Retired cleansing department worker Thomas Pagan, 75, of Rosebery Street, said: “The verdict does nothing for either party.
“It’s too much of a grey area and neither the accused nor victims is given peace of mind.”
The Dundee case coincides with a national campaign, End Not Proven, being led by Rape Crisis Scotland and a woman referred to as Miss M – who won £80,000 after successfully suing a man who had been cleared of raping her with a not proven verdict.
Dundee and Angus Women’s Rape and Sexual Abuse Centre (WRASAC) is working with the national campaign to abolish not proven verdicts. The centre’s acting manager Helen Hampton said: “For women survivors, we know how unsettling the experience can be to come forward about their assault.
“Women will feel indescribable shame and blame themselves after being assaulted.
“When women experience a not proven verdict in their cases, it brings forward all the unsettling feelings that happened due to their assault.
“They feel like they have no resolution. They are left in limbo and as if they received no justice at all for what happened to them.
“It’s not an ending for them and that is why they look towards civil action so they may get closure.
“But there are tough implications with those cases as women lose their anonymity.
“It’s really about the survivors looking to have someone held responsible, not the possible financial gain.”

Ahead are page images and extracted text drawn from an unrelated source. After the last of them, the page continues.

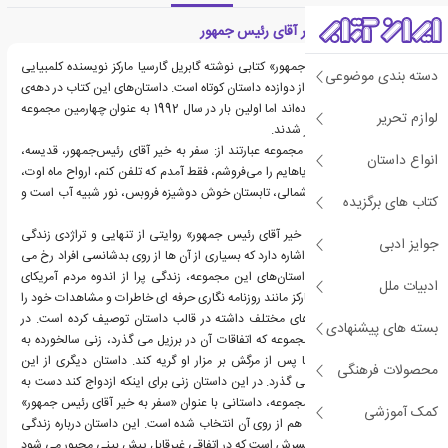
معرفی کتاب سفر به خیر آقای رئیس جمهور
«سفر به خیر آقای رئیس جمهور» کتابی نوشته گابریل گارسیا مارکز نویسنده‌ کلمبیایی
دسته بندی موضوعی
است. این اثر مجموعه ای از دوازده داستان کوتاه است. داستان‌های این کتاب در دهه‌ی
هفتاد و هشتاد نوشته شده‌اند اما اولین بار در سال 1992 به عنوان چهارمین مجموعه
لوازم تحریر
داستان نوشته مارکز منتشر شدند.
عناوین داستان های این مجموعه عبارتند از: سفر به خیر آقای رئیس‌جمهور، قدیسه،
انواع داستان
زیبای خفته و هواپیما، رویاهایم را می‌فروشم، فقط آمدم که تلفن کنم، ارواح ماه اوت،
ماریا دوس پراسرس، باد شمالی، تابستان خوش دوشیزه فروبس، نور شبیه آب است و
کتاب های برگزیده
رد خون تو در برف.
مجموعه داستان «سفر به خیر آقای رئیس جمهور» روایتی‌ از تنهایی و تراژدی زندگی
جوایز ادبی
انسان است و به اتفاقاتی اشاره دارد که بسیاری از آن ها از روی بدشانسی افراد رخ می
دهند. حوادث و فضای داستان‌های این مجموعه، زندگی پرا از اندوه مردم آمریکای
ادبیات ملل
لاتین را روایت می کند. مارکز مانند روزنامه نگاری حرفه ای خاطرات و مشاهدات خود را
از سفرهایی که به کشورهای مختلف داشته در قالب داستان توصیف کرده است. در
بسته های پیشنهادی
یکی از داستان‌های این مجموعه که اتفاقات آن در برزیل می گذرد، زنی سالخورده به
سگش آموزش می‌دهد تا پس از مرگش بر مزار او گریه کند. داستان دیگری از این
محصولات فرهنگی
مجموعه در وین اتریش می گذرد. در این داستان زنی برای اینکه ازدواج کند دست به
هر کاری می زند. در این مجموعه، داستانی با عنوان «سفر به خیر آقای رئیس جمهور»
کمک آموزشی
وجود دارد که عنوان کتاب هم از روی آن انتخاب شده است. این داستان درباره زندگی
یک راننده آمبولانس و همسرش است که در اتفاقی غیرقابل پیش بینی مجبور می شود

However, some academics feel wider reform of the justice system is needed.
Dr Lee John Curley, psychology teaching associate at Edinburgh Napier University, said: “I would not scrap the not proven verdict. I would rather get rid of the guilty and not guilty verdicts and replace them with a proven and not proven system.
“A conviction in court shows that the evidence has proven you’re guilty, not that you’re truly guilty, and I believe a proven and not proven verdict system would reflect this legal mindset more accurately.”